→ **WHAT YOU HAVE TO DO**
Render the lines below as a JSON list of strings, with one string for each line and blank lines left out.

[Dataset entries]

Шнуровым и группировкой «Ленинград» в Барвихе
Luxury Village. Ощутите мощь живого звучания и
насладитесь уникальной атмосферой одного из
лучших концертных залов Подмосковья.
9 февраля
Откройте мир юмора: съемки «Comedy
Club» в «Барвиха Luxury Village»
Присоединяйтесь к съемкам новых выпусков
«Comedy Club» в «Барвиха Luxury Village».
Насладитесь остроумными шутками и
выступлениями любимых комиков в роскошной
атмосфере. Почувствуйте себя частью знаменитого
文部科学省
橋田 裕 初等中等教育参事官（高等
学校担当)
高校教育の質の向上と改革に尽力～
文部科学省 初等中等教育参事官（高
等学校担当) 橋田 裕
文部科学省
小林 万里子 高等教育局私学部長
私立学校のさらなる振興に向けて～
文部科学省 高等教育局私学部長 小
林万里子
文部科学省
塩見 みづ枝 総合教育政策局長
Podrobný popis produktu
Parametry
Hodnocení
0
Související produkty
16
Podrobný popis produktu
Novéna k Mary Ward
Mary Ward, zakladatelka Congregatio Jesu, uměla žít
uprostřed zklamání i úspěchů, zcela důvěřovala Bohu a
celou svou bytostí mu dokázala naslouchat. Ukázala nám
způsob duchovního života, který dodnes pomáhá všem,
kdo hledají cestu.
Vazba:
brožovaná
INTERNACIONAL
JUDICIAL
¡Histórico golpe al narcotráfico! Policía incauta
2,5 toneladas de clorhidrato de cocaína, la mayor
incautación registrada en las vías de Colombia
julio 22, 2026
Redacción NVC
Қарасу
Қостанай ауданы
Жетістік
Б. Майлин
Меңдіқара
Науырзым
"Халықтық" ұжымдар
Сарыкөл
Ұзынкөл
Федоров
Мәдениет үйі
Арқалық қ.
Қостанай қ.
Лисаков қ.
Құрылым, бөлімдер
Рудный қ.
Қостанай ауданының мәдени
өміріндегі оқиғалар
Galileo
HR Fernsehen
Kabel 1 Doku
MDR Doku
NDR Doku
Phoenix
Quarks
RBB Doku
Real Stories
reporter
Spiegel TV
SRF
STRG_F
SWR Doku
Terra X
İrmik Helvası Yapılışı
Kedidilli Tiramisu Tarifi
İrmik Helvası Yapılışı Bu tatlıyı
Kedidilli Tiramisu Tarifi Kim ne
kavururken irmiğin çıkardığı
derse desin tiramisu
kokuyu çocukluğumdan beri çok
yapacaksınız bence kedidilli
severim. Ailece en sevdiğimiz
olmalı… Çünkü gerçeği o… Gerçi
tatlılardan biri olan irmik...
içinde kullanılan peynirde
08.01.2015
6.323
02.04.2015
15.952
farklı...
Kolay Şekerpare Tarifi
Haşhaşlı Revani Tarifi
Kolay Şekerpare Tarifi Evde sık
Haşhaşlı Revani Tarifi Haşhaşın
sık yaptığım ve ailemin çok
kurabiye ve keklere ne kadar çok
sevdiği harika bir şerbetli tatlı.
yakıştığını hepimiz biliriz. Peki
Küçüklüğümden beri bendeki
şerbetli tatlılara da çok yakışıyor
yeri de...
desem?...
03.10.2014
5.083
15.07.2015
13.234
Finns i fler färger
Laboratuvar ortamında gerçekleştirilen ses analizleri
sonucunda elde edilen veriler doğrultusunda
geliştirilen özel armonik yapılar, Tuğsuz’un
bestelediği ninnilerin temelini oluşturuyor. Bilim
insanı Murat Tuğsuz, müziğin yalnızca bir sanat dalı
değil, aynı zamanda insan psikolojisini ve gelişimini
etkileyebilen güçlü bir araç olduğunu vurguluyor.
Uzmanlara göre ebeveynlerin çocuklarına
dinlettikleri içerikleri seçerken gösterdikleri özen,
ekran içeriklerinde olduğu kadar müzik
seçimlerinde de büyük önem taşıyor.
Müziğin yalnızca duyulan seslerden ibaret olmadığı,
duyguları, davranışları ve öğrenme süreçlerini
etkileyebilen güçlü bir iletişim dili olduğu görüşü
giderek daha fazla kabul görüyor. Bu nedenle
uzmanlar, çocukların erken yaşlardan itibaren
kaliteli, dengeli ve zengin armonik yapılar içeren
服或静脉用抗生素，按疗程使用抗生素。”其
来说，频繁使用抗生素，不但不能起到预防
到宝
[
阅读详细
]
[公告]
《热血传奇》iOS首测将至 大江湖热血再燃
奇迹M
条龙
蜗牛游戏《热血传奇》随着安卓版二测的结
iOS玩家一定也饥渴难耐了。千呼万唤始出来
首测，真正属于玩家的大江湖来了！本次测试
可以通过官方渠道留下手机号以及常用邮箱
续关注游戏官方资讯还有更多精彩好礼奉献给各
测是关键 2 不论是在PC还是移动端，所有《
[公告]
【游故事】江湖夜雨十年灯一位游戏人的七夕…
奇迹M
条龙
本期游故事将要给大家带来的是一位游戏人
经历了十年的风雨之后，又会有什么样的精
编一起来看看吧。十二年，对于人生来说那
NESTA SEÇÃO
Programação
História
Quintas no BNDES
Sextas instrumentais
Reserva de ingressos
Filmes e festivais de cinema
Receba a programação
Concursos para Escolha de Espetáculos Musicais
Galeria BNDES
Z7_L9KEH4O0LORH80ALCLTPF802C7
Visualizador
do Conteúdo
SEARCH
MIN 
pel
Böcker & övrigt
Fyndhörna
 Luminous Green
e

→ **ANSWER BELOW**
[
  "Шнуровым и группировкой «Ленинград» в Барвихе",
  "Luxury Village. Ощутите мощь живого звучания и",
  "насладитесь уникальной атмосферой одного из",
  "лучших концертных залов Подмосковья.",
  "9 февраля",
  "Откройте мир юмора: съемки «Comedy",
  "Club» в «Барвиха Luxury Village»",
  "Присоединяйтесь к съемкам новых выпусков",
  "«Comedy Club» в «Барвиха Luxury Village».",
  "Насладитесь остроумными шутками и",
  "выступлениями любимых комиков в роскошной",
  "атмосфере. Почувствуйте себя частью знаменитого",
  "文部科学省",
  "橋田 裕 初等中等教育参事官（高等",
  "学校担当)",
  "高校教育の質の向上と改革に尽力～",
  "文部科学省 初等中等教育参事官（高",
  "等学校担当) 橋田 裕",
  "文部科学省",
  "小林 万里子 高等教育局私学部長",
  "私立学校のさらなる振興に向けて～",
  "文部科学省 高等教育局私学部長 小",
  "林万里子",
  "文部科学省",
  "塩見 みづ枝 総合教育政策局長",
  "Podrobný popis produktu",
  "Parametry",
  "Hodnocení",
  "0",
  "Související produkty",
  "16",
  "Podrobný popis produktu",
  "Novéna k Mary Ward",
  "Mary Ward, zakladatelka Congregatio Jesu, uměla žít",
  "uprostřed zklamání i úspěchů, zcela důvěřovala Bohu a",
  "celou svou bytostí mu dokázala naslouchat. Ukázala nám",
  "způsob duchovního života, který dodnes pomáhá všem,",
  "kdo hledají cestu.",
  "Vazba:",
  "brožovaná",
  "INTERNACIONAL",
  "JUDICIAL",
  "¡Histórico golpe al narcotráfico! Policía incauta",
  "2,5 toneladas de clorhidrato de cocaína, la mayor",
  "incautación registrada en las vías de Colombia",
  "julio 22, 2026",
  "Redacción NVC",
  "Қарасу",
  "Қостанай ауданы",
  "Жетістік",
  "Б. Майлин",
  "Меңдіқара",
  "Науырзым",
  "\"Халықтық\" ұжымдар",
  "Сарыкөл",
  "Ұзынкөл",
  "Федоров",
  "Мәдениет үйі",
  "Арқалық қ.",
  "Қостанай қ.",
  "Лисаков қ.",
  "Құрылым, бөлімдер",
  "Рудный қ.",
  "Қостанай ауданының мәдени",
  "өміріндегі оқиғалар",
  "Galileo",
  "HR Fernsehen",
  "Kabel 1 Doku",
  "MDR Doku",
  "NDR Doku",
  "Phoenix",
  "Quarks",
  "RBB Doku",
  "Real Stories",
  "reporter",
  "Spiegel TV",
  "SRF",
  "STRG_F",
  "SWR Doku",
  "Terra X",
  "İrmik Helvası Yapılışı",
  "Kedidilli Tiramisu Tarifi",
  "İrmik Helvası Yapılışı Bu tatlıyı",
  "Kedidilli Tiramisu Tarifi Kim ne",
  "kavururken irmiğin çıkardığı",
  "derse desin tiramisu",
  "kokuyu çocukluğumdan beri çok",
  "yapacaksınız bence kedidilli",
  "severim. Ailece en sevdiğimiz",
  "olmalı… Çünkü gerçeği o… Gerçi",
  "tatlılardan biri olan irmik...",
  "içinde kullanılan peynirde",
  "08.01.2015",
  "6.323",
  "02.04.2015",
  "15.952",
  "farklı...",
  "Kolay Şekerpare Tarifi",
  "Haşhaşlı Revani Tarifi",
  "Kolay Şekerpare Tarifi Evde sık",
  "Haşhaşlı Revani Tarifi Haşhaşın",
  "sık yaptığım ve ailemin çok",
  "kurabiye ve keklere ne kadar çok",
  "sevdiği harika bir şerbetli tatlı.",
  "yakıştığını hepimiz biliriz. Peki",
  "Küçüklüğümden beri bendeki",
  "şerbetli tatlılara da çok yakışıyor",
  "yeri de...",
  "desem?...",
  "03.10.2014",
  "5.083",
  "15.07.2015",
  "13.234",
  "Finns i fler färger",
  "Laboratuvar ortamında gerçekleştirilen ses analizleri",
  "sonucunda elde edilen veriler doğrultusunda",
  "geliştirilen özel armonik yapılar, Tuğsuz’un",
  "bestelediği ninnilerin temelini oluşturuyor. Bilim",
  "insanı Murat Tuğsuz, müziğin yalnızca bir sanat dalı",
  "değil, aynı zamanda insan psikolojisini ve gelişimini",
  "etkileyebilen güçlü bir araç olduğunu vurguluyor.",
  "Uzmanlara göre ebeveynlerin çocuklarına",
  "dinlettikleri içerikleri seçerken gösterdikleri özen,",
  "ekran içeriklerinde olduğu kadar müzik",
  "seçimlerinde de büyük önem taşıyor.",
  "Müziğin yalnızca duyulan seslerden ibaret olmadığı,",
  "duyguları, davranışları ve öğrenme süreçlerini",
  "etkileyebilen güçlü bir iletişim dili olduğu görüşü",
  "giderek daha fazla kabul görüyor. Bu nedenle",
  "uzmanlar, çocukların erken yaşlardan itibaren",
  "kaliteli, dengeli ve zengin armonik yapılar içeren",
  "服或静脉用抗生素，按疗程使用抗生素。”其",
  "来说，频繁使用抗生素，不但不能起到预防",
  "到宝",
  "[",
  "阅读详细",
  "]",
  "[公告]",
  "《热血传奇》iOS首测将至 大江湖热血再燃",
  "奇迹M",
  "条龙",
  "蜗牛游戏《热血传奇》随着安卓版二测的结",
  "iOS玩家一定也饥渴难耐了。千呼万唤始出来",
  "首测，真正属于玩家的大江湖来了！本次测试",
  "可以通过官方渠道留下手机号以及常用邮箱",
  "续关注游戏官方资讯还有更多精彩好礼奉献给各",
  "测是关键 2 不论是在PC还是移动端，所有《",
  "[公告]",
  "【游故事】江湖夜雨十年灯一位游戏人的七夕…",
  "奇迹M",
  "条龙",
  "本期游故事将要给大家带来的是一位游戏人",
  "经历了十年的风雨之后，又会有什么样的精",
  "编一起来看看吧。十二年，对于人生来说那",
  "NESTA SEÇÃO",
  "Programação",
  "História",
  "Quintas no BNDES",
  "Sextas instrumentais",
  "Reserva de ingressos",
  "Filmes e festivais de cinema",
  "Receba a programação",
  "Concursos para Escolha de Espetáculos Musicais",
  "Galeria BNDES",
  "Z7_L9KEH4O0LORH80ALCLTPF802C7",
  "Visualizador",
  "do Conteúdo",
  "SEARCH",
  "MIN ",
  "pel",
  "Böcker & övrigt",
  "Fyndhörna",
  " Luminous Green",
  "e"
]